### EXERCISE GOAL
All of the records should be reproduced word for word, but no images may appear in the copy.

### DATASET ENTRIES
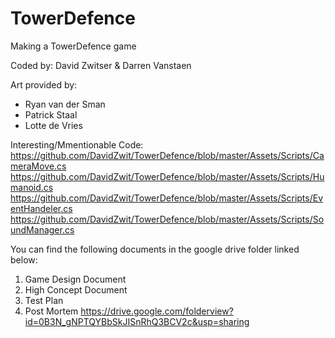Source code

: # TowerDefence
Making a TowerDefence game

Coded by:
  David Zwitser & Darren Vanstaen

Art provided by:
- Ryan van der Sman
- Patrick Staal
- Lotte de Vries


Interesting/Mmentionable Code:
https://github.com/DavidZwit/TowerDefence/blob/master/Assets/Scripts/CameraMove.cs
https://github.com/DavidZwit/TowerDefence/blob/master/Assets/Scripts/Humanoid.cs
https://github.com/DavidZwit/TowerDefence/blob/master/Assets/Scripts/EventHandeler.cs
https://github.com/DavidZwit/TowerDefence/blob/master/Assets/Scripts/SoundManager.cs


You can find the following documents in the google drive folder linked below:
1. Game Design Document
2. High Concept Document
3. Test Plan
4. Post Mortem
https://drive.google.com/folderview?id=0B3N_gNPTQYBbSkJISnRhQ3BCV2c&usp=sharing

### ANSWER SPACE
Source code

: # TowerDefence
Making a TowerDefence game

Coded by:
  David Zwitser & Darren Vanstaen

Art provided by:
- Ryan van der Sman
- Patrick Staal
- Lotte de Vries


Interesting/Mmentionable Code:
https://github.com/DavidZwit/TowerDefence/blob/master/Assets/Scripts/CameraMove.cs
https://github.com/DavidZwit/TowerDefence/blob/master/Assets/Scripts/Humanoid.cs
https://github.com/DavidZwit/TowerDefence/blob/master/Assets/Scripts/EventHandeler.cs
https://github.com/DavidZwit/TowerDefence/blob/master/Assets/Scripts/SoundManager.cs


You can find the following documents in the google drive folder linked below:
1. Game Design Document
2. High Concept Document
3. Test Plan
4. Post Mortem
https://drive.google.com/folderview?id=0B3N_gNPTQYBbSkJISnRhQ3BCV2c&usp=sharing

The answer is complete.